Pellicola in maschera
Cos’è una maschera? Per millenni è stata uno strumento utilizzato in riti, celebrazioni o cerimonie. Utilizzata come artificio utile a camuffare, velare con una coltre di mistero e dubbio i connotati di colui che la indossa, è sempre stata pronta a regalargliene, per contro, di nuovi e credibili. Come incollata al volto del portatore, la maschera dona una nuova identità, una nuova pelle; lo sguardo di chi osserva il mascherato coglie un’unità difficile da sezionare. La carne, la fisicità dell’essenza del portatore si fondono con il materiale esotico, alieno del camuffamento, fornendo un’immagine organica. In queste circostanze, colui che vede non percepisce un corpo con l’aggiunta di un mascheramento ma un corpo mascherato: un’entità che si è fusa semanticamente con il significante visivo Maschera.
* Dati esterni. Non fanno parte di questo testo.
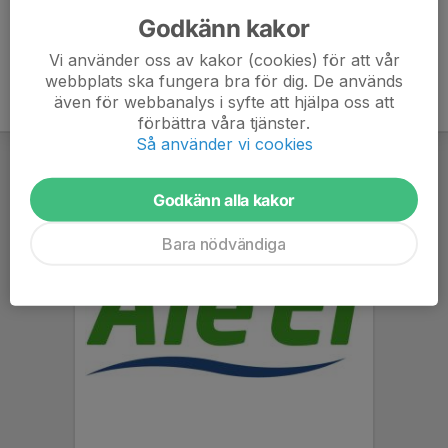
Godkänn kakor
Vi använder oss av kakor (cookies) för att vår
webbplats ska fungera bra för dig. De används
även för webbanalys i syfte att hjälpa oss att
förbättra våra tjänster.
Så använder vi cookies
Godkänn alla kakor
Bara nödvändiga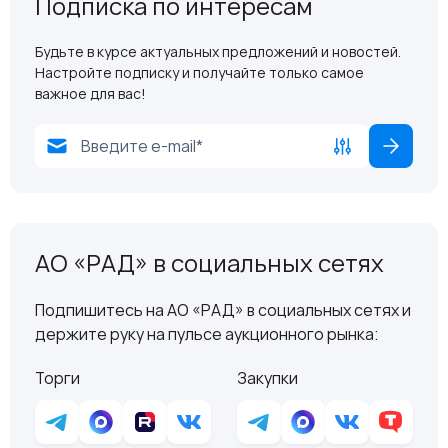
Подписка по интересам
Будьте в курсе актуальных предложений и новостей.
Настройте подписку и получайте только самое
важное для вас!
АО «РАД» в социальных сетях
Подпишитесь на АО «РАД» в социальных сетях и
держите руку на пульсе аукционного рынка:
Торги
Закупки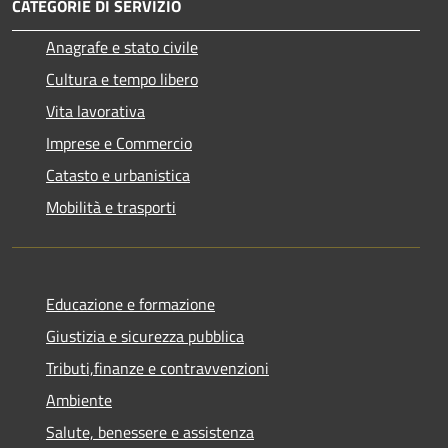
CATEGORIE DI SERVIZIO
Anagrafe e stato civile
Cultura e tempo libero
Vita lavorativa
Imprese e Commercio
Catasto e urbanistica
Mobilità e trasporti
Educazione e formazione
Giustizia e sicurezza pubblica
Tributi,finanze e contravvenzioni
Ambiente
Salute, benessere e assistenza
Siete mai entrati in sala, nella fervente attesa che le luci si spengano e il proiettore getti quel fascio luminoso carico di immagini, per poi scoprire che tutte le aspettative, lievitate nei giorni precedenti, non corrispondevano in alcun modo a quello che stavate osservando? Vi siete mai interrogati sulla natura dello scarto, che vi è talora, tra come il film si vende e ciò che è realmente?
Come nell’incontro con un mascherato dobbiamo considerare due fasi di approccio al prodotto cinematografico: la maschera, o l’aspetto promozionale-pubblicitario, e il corpo, e cioè il film stesso. Queste due fasi, in quanto legate da un rapporto di consequenzialità, agiscono esattamente come agirebbe un camuffamento adagiato su di un camuffato. Abbiamo dunque un rapporto con la pellicola filmica mediato, ri-semantizzato dalla maschera pubblicitaria, che la promuove fornendogli connotati nuovi e del tutto credibili. La maschera pubblicitaria non ci fa dubitare che il film che andremo a vedere sia effettivamente quello pubblicizzato perché noi percepiamo l’insieme maschera-corpo come un corpus unico, un’entità indivisibile. Su questa omogeneità visiva gioca il marketing pubblicitario puntando a fornire connotati quanto più accattivanti per un pubblico pagante, anche se questi spesso si discostano di molto da quelli effettivi dell’opera. Ecco, dunque, lo scenario illustrato dalla nostra domanda. Al momento del disvelamento, quando il ballo è finito ed giunto il momento di togliersi la maschera, lo spettatore rimane disorientato, confuso: aveva sempre voluto ballare con questo straniero dalla bellezza unica e singolare o con il principe azzurro?
L’industria cinematografica, in quanto industria, ha sempre dovuto fare i conti con una tensione interna tra due poli apparentemente opposti: la vocazione artistica dell’opera filmica che si viene a creare negli studios e la natura industriale della produzione che necessita una determinata sostenibilità economica. La scissione, e la successiva unione semantica, della maschera e del corpo filmico rispecchia questa tensione; risulta, quindi, naturale, ai miei occhi, che essa debba esistere almeno nel sistema economico-capitalista in cui siamo immersi. In tal senso, questo mio breve scritto vuole configurarsi come un’occasione per interrogarsi: quand’è che il divario tra maschera e corpo è troppo profondo? In quali casi esso deve suscitare la nostra indignazione?
Gli episodi di cronaca a riguardo non sono pochi e lasciano indubbiamente riflettere. Fino a che grado è lecito alterare il titolo originale nel processo di traduzione? È ammissibile incentrare un trailer su un attore o attrice che nell’effettività dell’opera appare solo per pochi minuti? Modificare il tono, l’atmosfera di un film, attraverso il montaggio del teaser o dei video promozionali, affinché questo sembri dinamico, emozionante, malinconico, romantico? E’ legittimo fare tutto ciò nonostante le intenzioni dell’opera e di chi l’ha pensata si discostino di molto da come il film viene presentato?
È evidente che una risposta univoca è di difficile individuazione. Siamo in un mondo in cui i poli della sicurezza si dissolvono, in un reame colorato non di neri e bianchi ma di tonalità di grigio, e dunque sono del parere che ogni caso vada analizzato nella sua peculiarità. Porsi il quesito, tuttavia, resta un elemento di analisi importante per capire in che misura siamo influenzati, dal discorso pubblicitario, ricordando che, quando le luci si spengono e il proiettore getta quel fascio luminoso carico di immagini e sogni, ci apparirà sempre sullo schermo una pellicola in maschera.